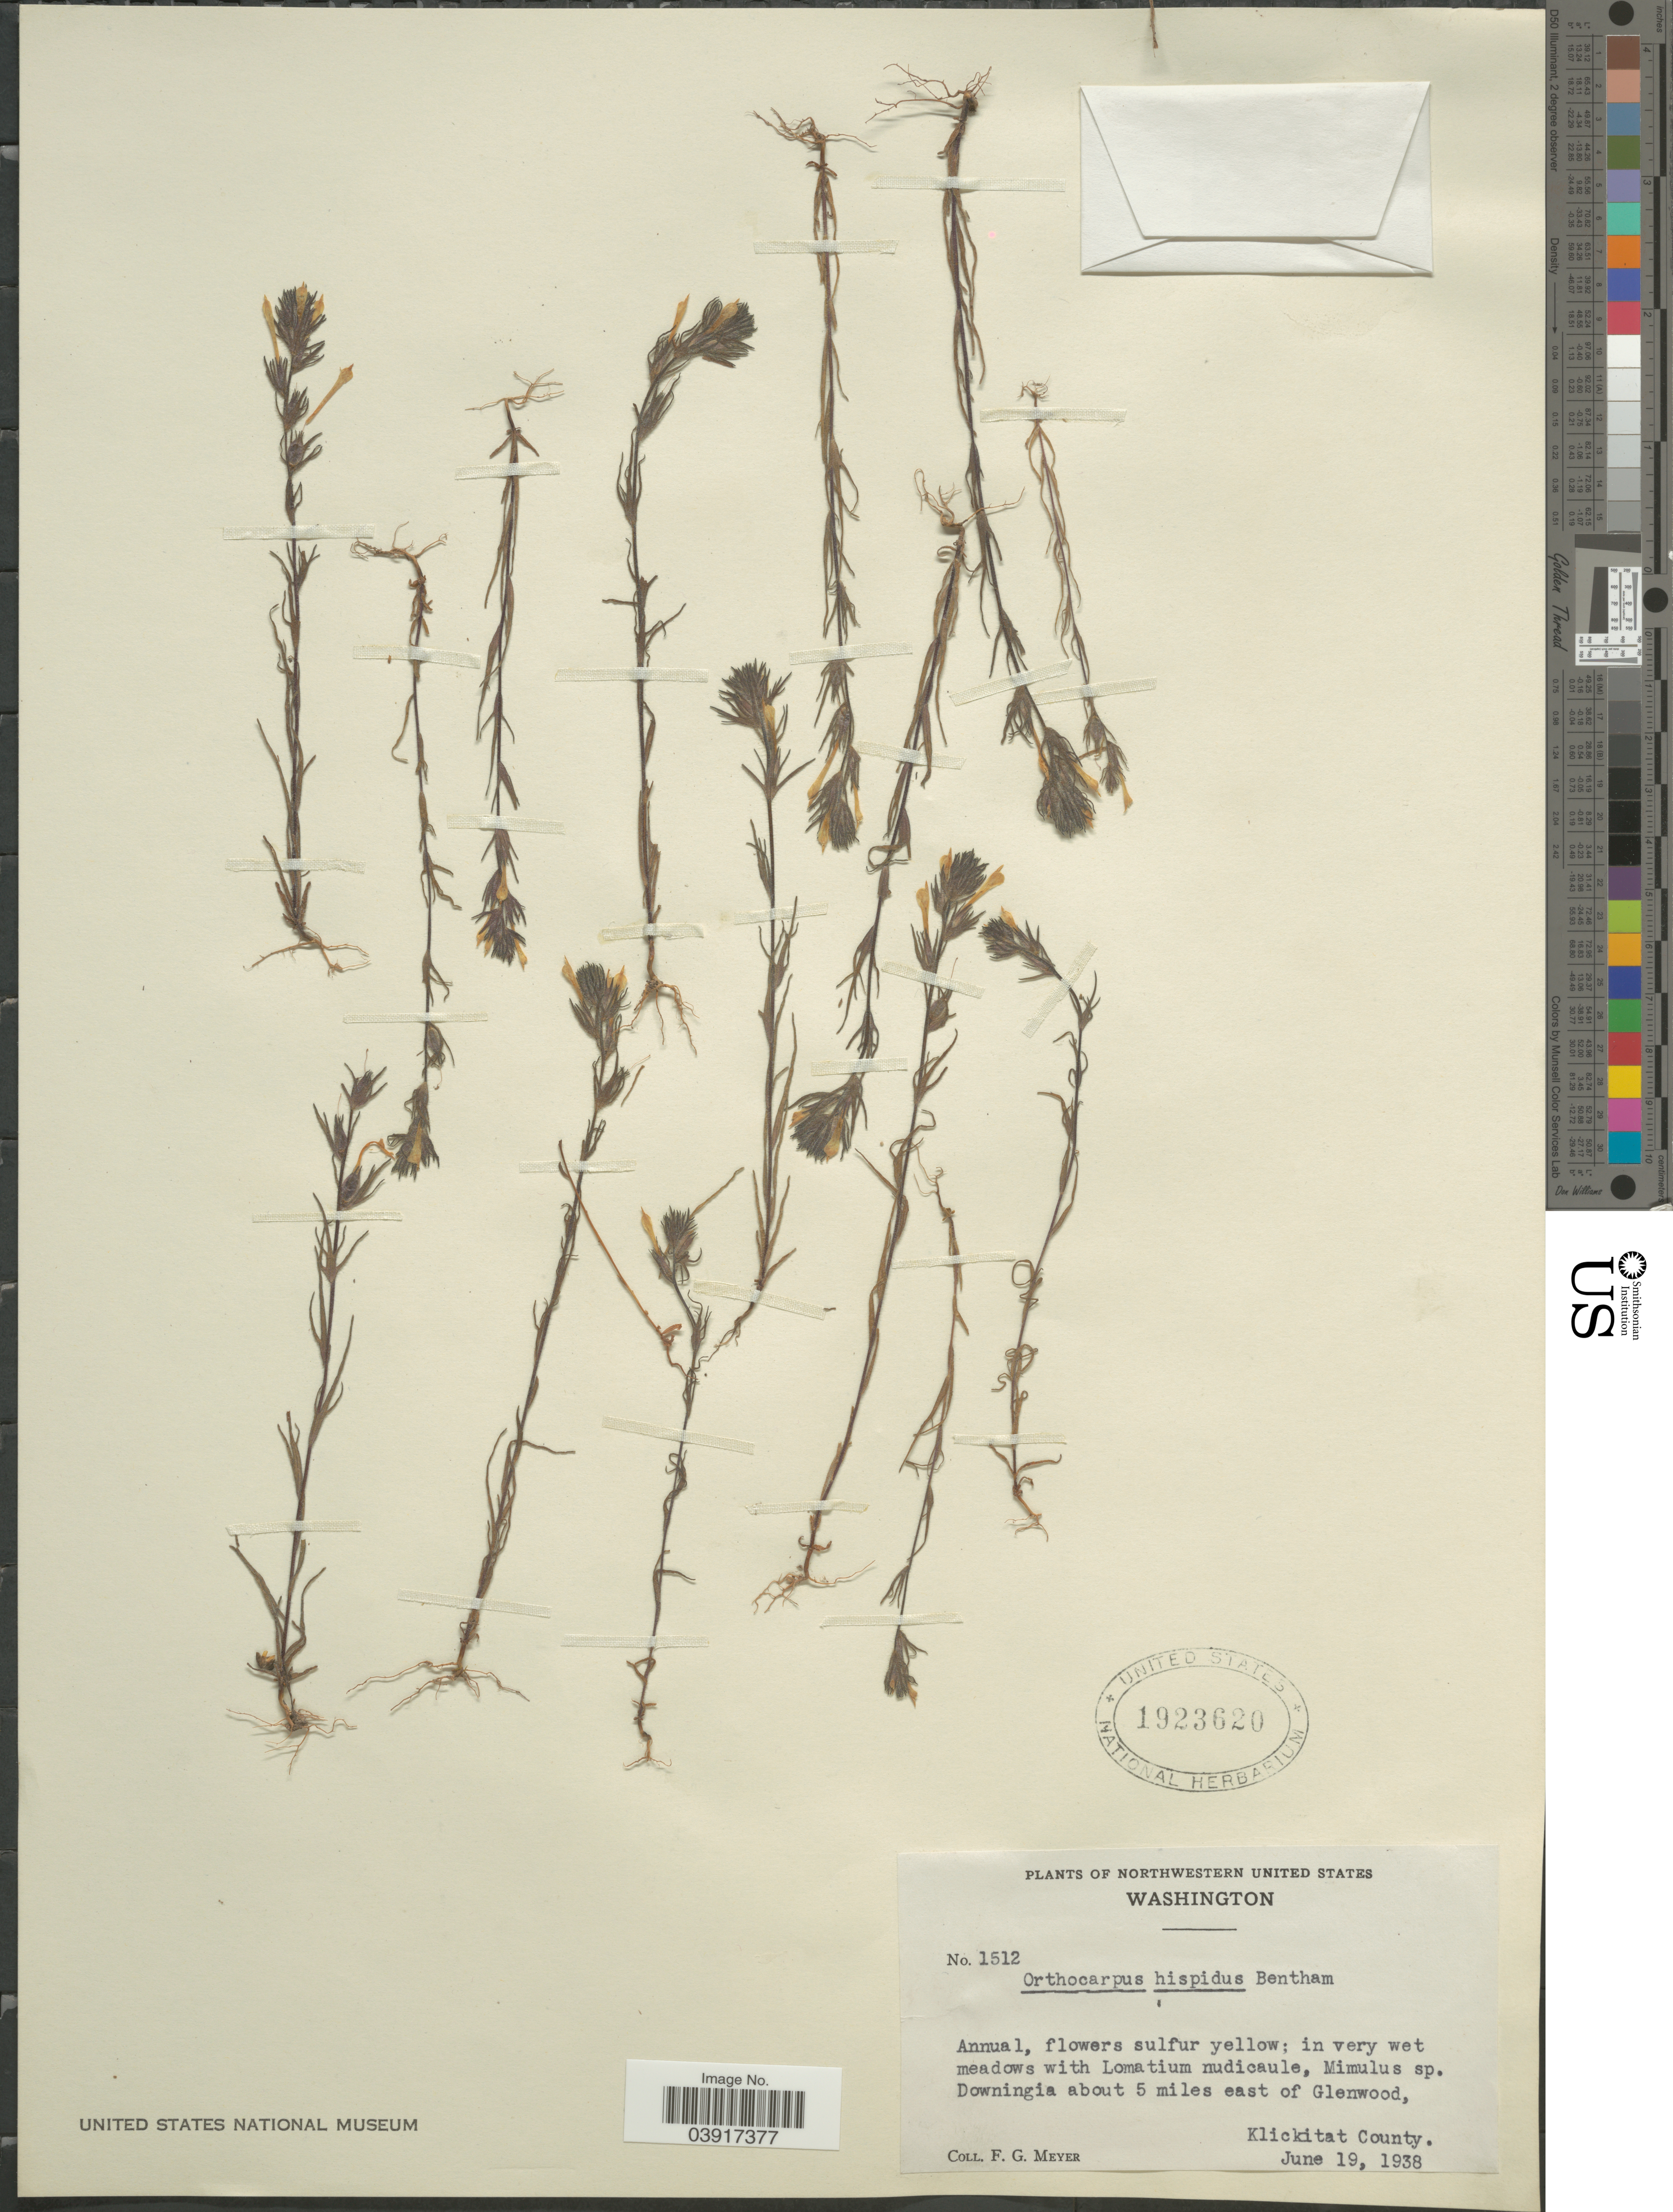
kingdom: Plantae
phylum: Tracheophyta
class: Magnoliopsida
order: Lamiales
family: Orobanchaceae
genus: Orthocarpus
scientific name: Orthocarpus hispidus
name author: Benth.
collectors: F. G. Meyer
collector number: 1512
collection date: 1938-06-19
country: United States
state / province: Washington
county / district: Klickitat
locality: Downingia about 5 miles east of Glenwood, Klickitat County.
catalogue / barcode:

• [Brief]: Give every line of the entries above as a numbered list, omitting blank lines and the pictures.

• [Solution to this problem]:
1. kingdom: Plantae
2. phylum: Tracheophyta
3. class: Magnoliopsida
4. order: Lamiales
5. family: Orobanchaceae
6. genus: Orthocarpus
7. scientific name: Orthocarpus hispidus
8. name author: Benth.
9. collectors: F. G. Meyer
10. collector number: 1512
11. collection date: 1938-06-19
12. country: United States
13. state / province: Washington
14. county / district: Klickitat
15. locality: Downingia about 5 miles east of Glenwood, Klickitat County.
16. catalogue / barcode:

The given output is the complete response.